Oh, and maybe also the brilliantly grotesque makeup by Chris Walas and Stephan
Dupuis, who won an Oscar for their efforts. But The Fly is never dependent on
this impressive craftwork. Cronenberg doesn’t skimp on his trademark gooeyness,
but doles it out selectively. Creepiness finds other, relatively dry and
goo-free places to emerge. A scene of Seth Brundle (Goldblum), after he
unwittingly shares a teleportation trip with a common housefly, rising in the
middle of the night and performing amazing gymnastic feats becomes unnerving as
the camera lingers on a long shot of his spinning, soaring body. Veronica
Quaife (Davis) looks on, silent and still, unsure of what to do; tension rises
in the scene because of the characters, not just because you don’t expect to
see Jeff Goldblum doing flips on the parallel bars.

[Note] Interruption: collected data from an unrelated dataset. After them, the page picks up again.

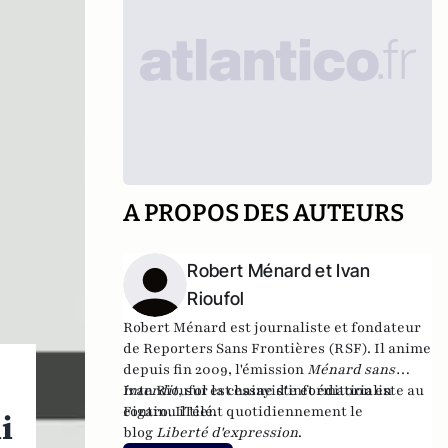
A PROPOS DES AUTEURS
Robert Ménard et Ivan
Rioufol
Robert Ménard est journaliste et fondateur
de Reporters Sans Frontières (RSF). Il anime
depuis fin 2009, l'émission
Ménard sans
interdit
Ivan Rioufol est essayiste et éditorialiste au
, sur la chaine d'information en
continu iTélé.
Figaro. Il tient quotidiennement le
i
blog
Liberté d'expression
.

It’s too bad Goldblum and Davis, a real-life couple for several years, never
got the chance to do a polished romantic comedy together (their other
collaborations are less depressing but campier). His stuttering gawkiness is a
good fit with her more assured lankiness; they deserve a happier ending.
Goldblum, whose later scientist characters would issue dire, sarcastic warnings
to the likes of Seth Brundle, escalates his natural twitchiness to great effect
here; first as a lonely eccentric using his scientific breakthrough to pick up
chicks, and then as a sub-human who vomits up enzymes to liquify his food. In a
sense, as with many monster movies, you’re essentially waiting around for 40 or
50 minutes for the monster to show up, but spending this time with Goldblum and
Davis is a pleasure.
So the basic storyline of The Fly fits snugly into the horror genre (it is a
remake, after all), but its execution is surprisingly full of sadness and
tragedy – and intimacy, too. It’s remarkable, really, when you look back at the
movie and consider how much of it consists of just Goldblum and Davis. The
third lead, John Getz, as Davis’s smarmy ex (and editor), is so extraneous that
his lunge into climactic heroics is vaguely unexpected, even though it’s
actually a monster-movie cliché. You get the feeling that Cronenberg, ever a
fan of discomfort, doesn’t expect much from the character either.
As he would later show in A History of Violence, Cronenberg excels at telling a
seemingly simple story with great intensity and human dimensions masked in
genre elements. What The Fly does, it does unfussily, but astonishingly well.